What is being asked:
In the copy, include no images. Reproduce the entries exactly.

Input records:
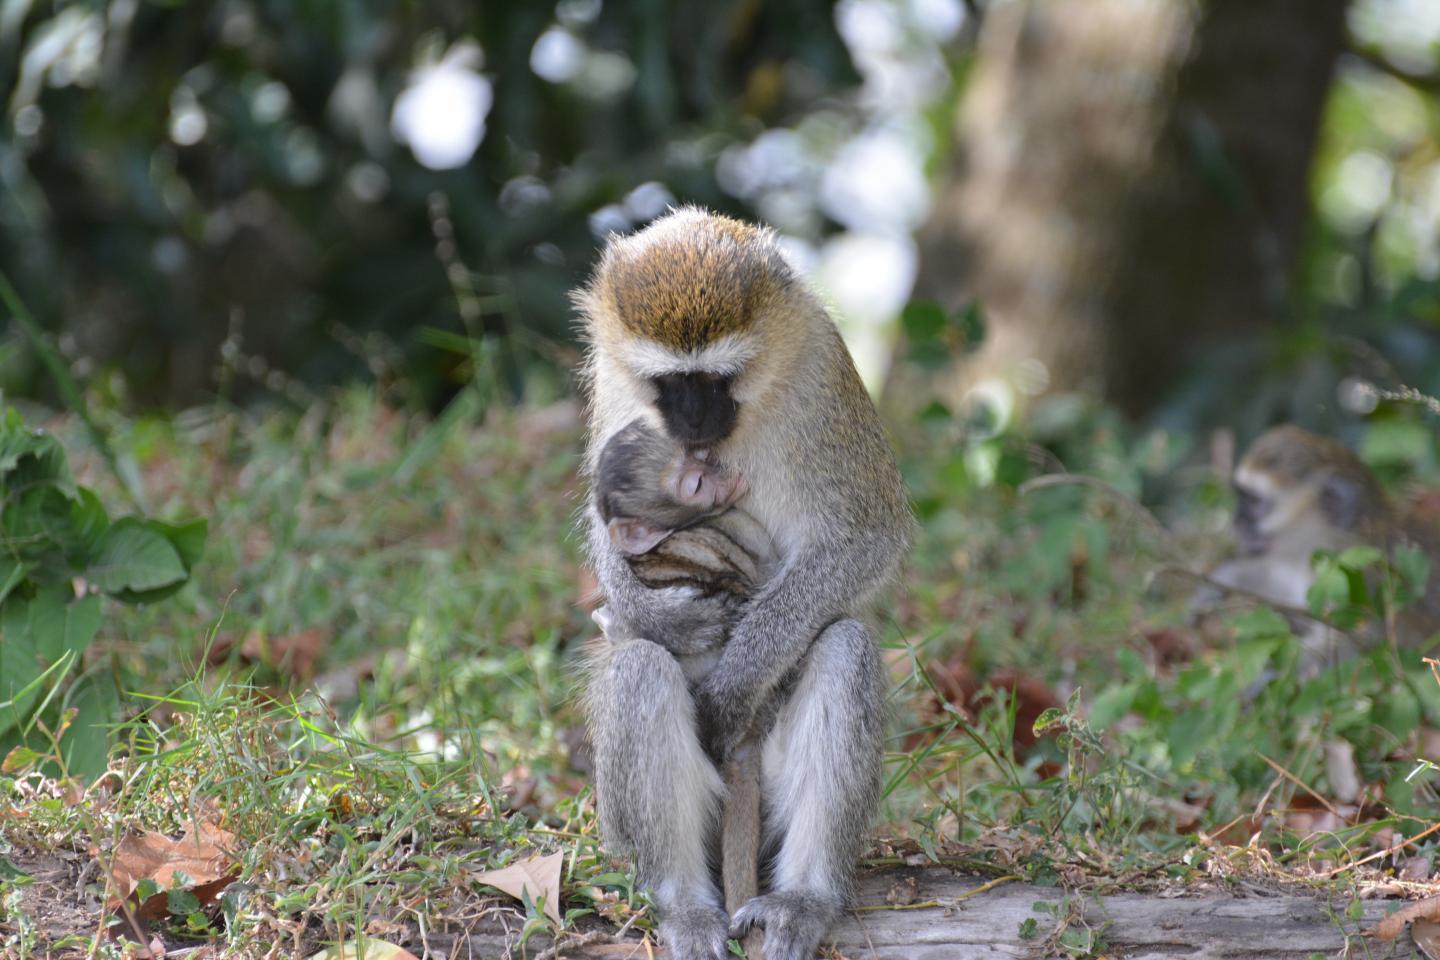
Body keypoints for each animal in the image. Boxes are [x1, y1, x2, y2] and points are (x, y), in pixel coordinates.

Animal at [577, 208, 913, 960]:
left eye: (719, 378)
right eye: (670, 383)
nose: (696, 424)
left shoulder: (822, 371)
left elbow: (868, 538)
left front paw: (736, 680)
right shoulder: (615, 385)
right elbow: (608, 542)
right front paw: (664, 617)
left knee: (844, 647)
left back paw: (803, 901)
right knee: (639, 671)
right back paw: (685, 907)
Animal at [1201, 424, 1440, 670]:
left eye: (1253, 501)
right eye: (1241, 495)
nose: (1236, 520)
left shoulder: (1365, 578)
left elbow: (1364, 644)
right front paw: (1224, 580)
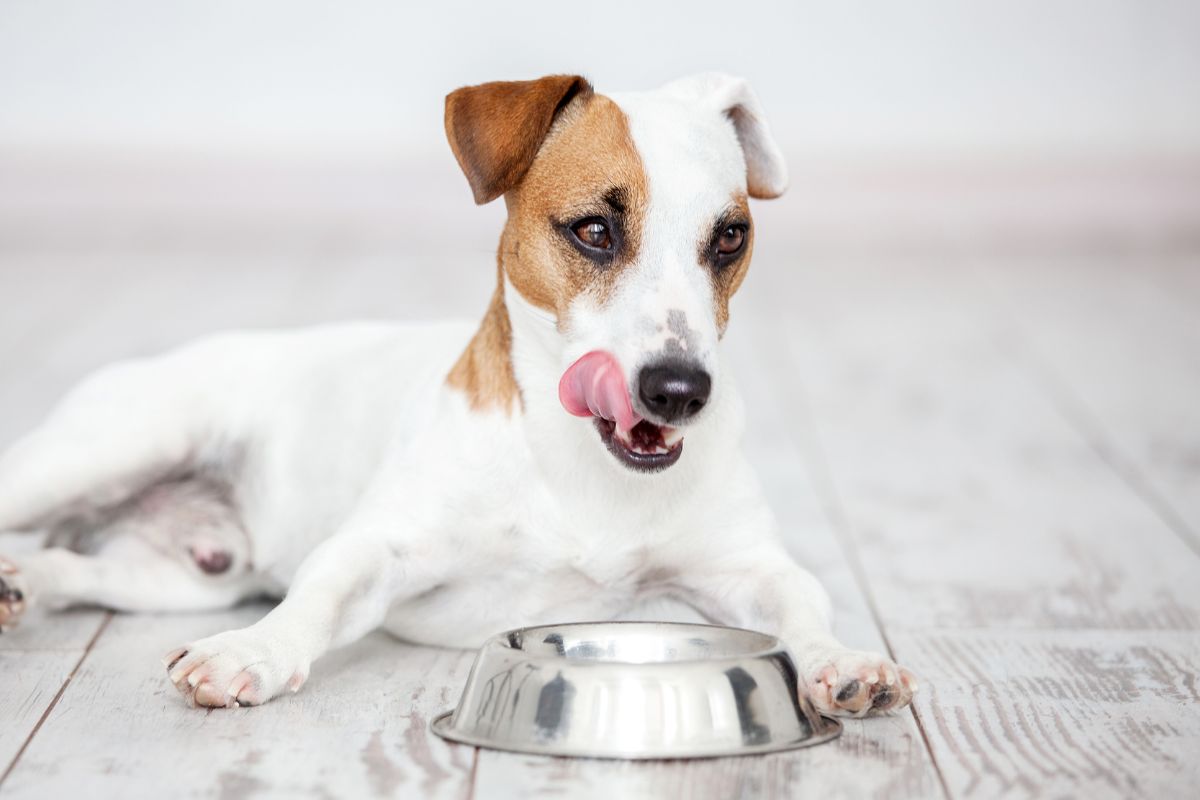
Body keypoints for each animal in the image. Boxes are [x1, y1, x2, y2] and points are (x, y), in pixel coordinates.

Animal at [2, 71, 916, 714]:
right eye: (594, 230)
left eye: (729, 237)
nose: (680, 390)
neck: (577, 464)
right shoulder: (379, 548)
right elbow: (320, 594)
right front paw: (251, 653)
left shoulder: (745, 567)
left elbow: (801, 600)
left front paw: (843, 659)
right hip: (108, 449)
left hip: (186, 578)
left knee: (71, 566)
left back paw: (21, 584)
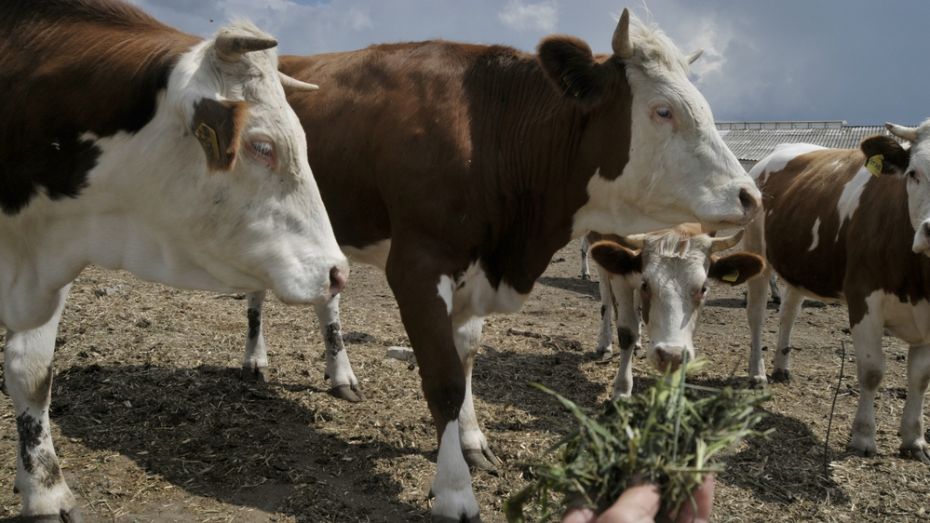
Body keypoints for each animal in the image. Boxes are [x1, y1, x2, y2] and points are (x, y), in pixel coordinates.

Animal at [243, 10, 756, 520]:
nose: (750, 195)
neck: (487, 130)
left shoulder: (475, 274)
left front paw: (472, 441)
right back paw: (254, 359)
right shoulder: (417, 267)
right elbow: (445, 379)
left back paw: (340, 376)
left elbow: (467, 359)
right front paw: (454, 491)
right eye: (664, 110)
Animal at [744, 121, 928, 464]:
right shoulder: (863, 297)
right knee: (757, 315)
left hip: (799, 263)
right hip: (757, 252)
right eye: (914, 173)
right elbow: (872, 370)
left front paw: (915, 440)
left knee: (789, 312)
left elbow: (921, 377)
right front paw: (863, 437)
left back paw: (781, 366)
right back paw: (757, 373)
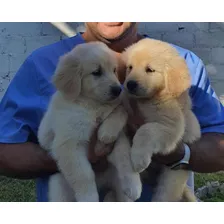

Your solution:
Body keypoints for each animal in the image. Boxes are [x1, y1, x2, y2] and points are (x, y), in pixel coordinates.

Animal at [577, 208, 913, 960]:
left eye: (719, 378)
right eye: (670, 383)
nose: (696, 424)
left shoulder: (822, 371)
left elbow: (868, 538)
left front paw: (736, 680)
right shoulder: (615, 385)
right elbow: (608, 542)
right front paw: (664, 617)
left knee: (844, 647)
left back paw: (803, 901)
right knee: (639, 671)
right back paw: (685, 907)
Animal at [1201, 424, 1440, 670]:
left eye: (1253, 501)
right eye: (1241, 495)
nose: (1236, 520)
left shoulder: (1365, 578)
left elbow: (1364, 644)
right front paw: (1224, 580)
Body keypoints for each animal in the image. Boxes are [x1, y1, x2, y2] and points are (x, y), in pixel coordinates.

Animal at [2, 71, 916, 714]:
right eye: (594, 230)
left eye: (729, 237)
nose: (680, 390)
neck: (577, 464)
right shoulder: (379, 548)
right elbow: (320, 594)
right front paw: (251, 653)
left shoulder: (745, 567)
left elbow: (801, 600)
left front paw: (843, 659)
right hip: (108, 449)
left hip: (186, 578)
left knee: (71, 566)
left back paw: (21, 584)
Body keypoints for each animal in the image. Boxes are [x1, y1, x2, y2] and points are (x, y), in pixel coordinates.

Animal at [243, 10, 756, 520]:
nose: (750, 195)
neck: (487, 130)
left shoulder: (475, 274)
left front paw: (472, 441)
right back paw: (254, 359)
right shoulder: (417, 267)
right elbow: (445, 379)
left back paw: (340, 376)
left elbow: (467, 359)
right front paw: (454, 491)
right eye: (664, 110)
Animal at [744, 121, 928, 464]:
right shoulder: (863, 297)
right knee: (757, 315)
left hip: (799, 263)
right hip: (757, 252)
right eye: (914, 173)
right elbow: (872, 370)
left front paw: (915, 440)
left knee: (789, 312)
left elbow: (921, 377)
right front paw: (863, 437)
left back paw: (781, 366)
right back paw: (757, 373)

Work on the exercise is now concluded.